Luigi Baroli/ Baleri Italia: Cartoon, 1992. 50 x 65 CM.

Osaldo Borasni/Techno: D 70, 1953 50 x 65 CM.

De Pas, D'Urbino, Lomazzi/ Poltronova: Joe, 1970. 50 x 65 CM.

Mario Botta: armchair Seconda for Alias, 1982. 50 x 40 CM. Studio, 1970.

If a Heideggerian point of view is to be taken regarding the relationship between design and photography, then furniture, cars, lamps, typewriters, telephones and virtually all human-made objects exist in the real world in settings we can all relate to at a very factual level. These artifacts are intended to extend individual capabilities and enable flow within the prosaic obligations of users’ day-to-day lives. At the same time, they also brought to these mundane and utilitarian moments an unprecedented aesthetic experience, in theory available to the masses, but by and large only truly within reach of the ruling class. The type of photography Aldo Ballo and Marirosa Toscani Ballo deliver to us sublimates the platonic suspension of such objects caught between the preciousness of their physicality and the earthliness of their function. Magnifying an object’s scale by zooming in on it, as well as isolating pieces in enclosures without planes, or planes without material definition, flooded with artificial light or positioned in unlikely environments disconnected from their intended use, were standard rhetorical strategies shared in photography circles and used to memorialize postwar Italian design. Such pictorial space comes with its strictures because while abstract and elitist, it also acknowledges a critical trait of Italian national folklore: the supremacy of the domestic interior. With all the fanfare accompanying the celebration of outdoor life in The Boot, a frequent cocktail party topic while socializing in California, there exists also a collective Italian distrust in the government, in state-run programs, in everything associated with the politics of the civic realm, and in all that the public sector’s care permeates, what belongs to everyone and therefore to no one. The public sector is seen as wasteful and therefore an environment in which to invest neither energy nor resources. Italian industrial design is the ultimate expression of a private sector with its own cultural standards associated with it.
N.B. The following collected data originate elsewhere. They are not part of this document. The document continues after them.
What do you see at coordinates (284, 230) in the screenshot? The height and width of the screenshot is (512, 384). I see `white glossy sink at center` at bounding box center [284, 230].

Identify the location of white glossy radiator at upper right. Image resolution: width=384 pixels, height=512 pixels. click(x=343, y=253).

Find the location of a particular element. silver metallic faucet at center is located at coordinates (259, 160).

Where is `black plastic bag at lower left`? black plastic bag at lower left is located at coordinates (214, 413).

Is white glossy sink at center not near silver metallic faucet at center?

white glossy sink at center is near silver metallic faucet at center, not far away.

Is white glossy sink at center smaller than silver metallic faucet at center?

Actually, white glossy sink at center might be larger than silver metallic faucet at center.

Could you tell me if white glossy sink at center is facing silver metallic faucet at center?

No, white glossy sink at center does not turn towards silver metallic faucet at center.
In matters of design, the outcome of such an unbridgeable gap between public and private is an intense focus on the micro-scale, which can be controlled in laboratory conditions by family businesses. The artistry of the Ballos fixes in still, arresting images the countrywide Italian obsession with the small scale, where taste and social status coalesce into design items tied to a very specific class system. In that, authorship plays a monumental role in the marketing of a signature piece. It equates to quality control by manufacturing circles that is as benevolent as it is maniacal. To see Ettore Sottsass next to his creations seals authenticity and distinction to each piece, now immune from the anonymity of mass production. The Ballos’ photography zooms into the hyper-reality of furniture fabrics, of keyboards, of kitchenware to aggrandize the uneventful and bring it into the stream of idealized living. All these aesthetic decisions were certainly conscious choices. However, it is the realization of the photographers’ agency in the making or breaking of the legendary that is the achievement of our time. To understand why particular images and their creators have become, in time, the face of an era is a big question worthy of rigorous sociological scrutiny. For those with less scholarly but equally notable aims, the high of looking at these photographs or handling these wonderful design gems makes Zoom an exhibit most certainly worth remembering.

Zoom. Italian Design and the Photography of Aldo and Marirosa Ballo can be seen at the Bellevue Arts Museum from 15 March – 16 June.